Serious injuries: in game and post game disciplinary management by the FA needs a quick overall and improvement.

Kim Little’s injury that leaves her out for at least 10 weeks is the third long term one in two match days in the FA WSL/FAWC. The referees performances are not good enough and the disciplinary process is clearly flawed with players are getting away scot-free after injuring their opponent.

First let’s look at the refereeing problem. The pattern is always the same in those games.

One and sometimes both teams are testing the referee by being very/over-physical if not brutal. The referee responds in typical fashion by showing leniency instead of strength by keeping his cards in his pockets.

Players then deduct they can do as they please and start getting more and more dangerous, taking no prisoners. Then one player gets hit and seriously injured. You can sometimes also add a bit of pushing shoving and mass brawling to that mess

The disciplinary side of the game then should come in but  sometimes it does not come in at all. Nothing is given, maybe a yellow card is produced  and if we are lucky a red card is shown.

Obviously, at that stage it is now too late, the damage is done. And in most cases it could have been prevented.

I watch enough women’s football games in England ( 50 per season at least) and there is a systemic problem here.

Referees don’t have the feel of the game enough to anticipate and being proactive to avoid those problems developing. It is always the same, they don’t stamp their authority early on and gradually lose control of the game. And then, it is way too late.

On Sunday, the Chelsea player had done enough stuff so many times to collect three yellow cards, before she finally injured Kim Little. An Arsenal player was also involved multiple times in pushing and shoving incident and got away with it.

The in-game management is flawed. The disciplinary decisions by the referees are not good either.

Three serious injuries resulted in one yellow card. If you look at the Laws of the games law number 12, it is quite clear what the referees decisions should be doing in those cases.

Note:  I have not seen the Galton injury, so can only comment on the other ones, but people at the game mentioned the injuring players repeatedly fouling during the game. She has long history of injuring players, for example an Arsenal player while in the FA WSL and a Reading player while in FA WSL2.

So the injuries that can be avoided are not prevented, the referees do not punish the players properly according to the Laws Of The Game.

You would then  hope the disciplinary committee would then do the right thing and suspend the players responsible for those injuries.

I mean the FA charges players all the time for many different types of incidents, but rarely for those ones. And indeed the two players responsible for the injuries in the Championship were not charged and started their next team’s game.

I don’t expect the Chelsea player to be charged either because she was ( wrongly imo as it was too lenient) booked during the game.

So what kind of message does the FA sends to the players and fans?

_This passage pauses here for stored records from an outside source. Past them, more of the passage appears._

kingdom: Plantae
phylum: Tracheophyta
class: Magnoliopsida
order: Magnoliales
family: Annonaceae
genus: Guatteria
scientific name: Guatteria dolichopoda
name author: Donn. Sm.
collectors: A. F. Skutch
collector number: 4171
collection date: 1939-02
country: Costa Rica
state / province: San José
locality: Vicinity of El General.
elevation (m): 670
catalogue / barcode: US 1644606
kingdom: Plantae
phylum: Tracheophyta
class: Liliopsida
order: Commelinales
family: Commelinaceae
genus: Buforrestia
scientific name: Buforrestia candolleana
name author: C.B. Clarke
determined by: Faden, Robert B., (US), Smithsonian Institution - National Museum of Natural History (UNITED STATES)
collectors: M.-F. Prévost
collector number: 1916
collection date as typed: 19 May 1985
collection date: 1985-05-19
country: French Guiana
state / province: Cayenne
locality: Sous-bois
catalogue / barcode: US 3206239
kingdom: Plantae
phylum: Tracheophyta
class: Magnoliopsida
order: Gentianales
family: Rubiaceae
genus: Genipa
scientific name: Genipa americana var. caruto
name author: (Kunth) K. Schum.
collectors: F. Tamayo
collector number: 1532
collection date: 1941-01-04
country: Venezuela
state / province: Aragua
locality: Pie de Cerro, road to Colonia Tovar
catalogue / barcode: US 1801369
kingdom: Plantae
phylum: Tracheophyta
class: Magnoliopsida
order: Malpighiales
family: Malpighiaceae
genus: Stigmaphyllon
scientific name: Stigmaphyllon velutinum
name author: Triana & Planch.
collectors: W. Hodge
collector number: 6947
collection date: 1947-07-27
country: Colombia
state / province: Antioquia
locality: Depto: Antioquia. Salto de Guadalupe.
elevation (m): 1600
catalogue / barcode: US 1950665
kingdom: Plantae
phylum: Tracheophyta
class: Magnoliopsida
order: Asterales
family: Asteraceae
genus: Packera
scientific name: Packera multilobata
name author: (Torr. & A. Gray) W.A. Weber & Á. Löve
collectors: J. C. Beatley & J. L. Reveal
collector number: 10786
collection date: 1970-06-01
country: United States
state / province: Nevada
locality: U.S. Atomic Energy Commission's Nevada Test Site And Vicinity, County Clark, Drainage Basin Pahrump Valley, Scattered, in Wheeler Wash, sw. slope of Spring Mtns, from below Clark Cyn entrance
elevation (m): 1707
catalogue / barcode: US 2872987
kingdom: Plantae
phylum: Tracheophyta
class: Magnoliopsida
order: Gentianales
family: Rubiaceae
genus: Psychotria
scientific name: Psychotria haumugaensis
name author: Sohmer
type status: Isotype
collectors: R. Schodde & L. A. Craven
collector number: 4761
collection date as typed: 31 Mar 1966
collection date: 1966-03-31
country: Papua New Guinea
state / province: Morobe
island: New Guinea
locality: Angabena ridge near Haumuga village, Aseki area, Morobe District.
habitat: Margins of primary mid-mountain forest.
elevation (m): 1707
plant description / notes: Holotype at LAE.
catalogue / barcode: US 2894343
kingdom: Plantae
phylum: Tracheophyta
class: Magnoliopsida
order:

Feel free to injure an opponent and you won’t be punished or barely slapped if you are unlucky.

We saw many similar cases in the men’s game, although you get the feeling that the media pressure forces the FA to take disciplinary action. And players sometimes end up with a three games ban but nothing more. Not good enough.

It is still a cheap price to pay if you have managed to put an opponent out for three months or the whole season. The only team penalized is those situations is the injured player’s team. The asset is not available, the opposition teams also benefit from it.

If you think about it, the FA WSL teams are better off playing Arsenal without Kim Little. Same for the Championship teams playing against Bees without Paula Howells.

So the disciplinary process need to be overhauled. The FA has videos of all the FA WSL/FA WC games and need to review them properly. Especially as the referees miss stuff during the game at nearly every game.

At the end of the day, it is a recurrent problem that must be tackled at every level by the referees and the FA because the players’ behaviour will not change as long as strong punishments are not given.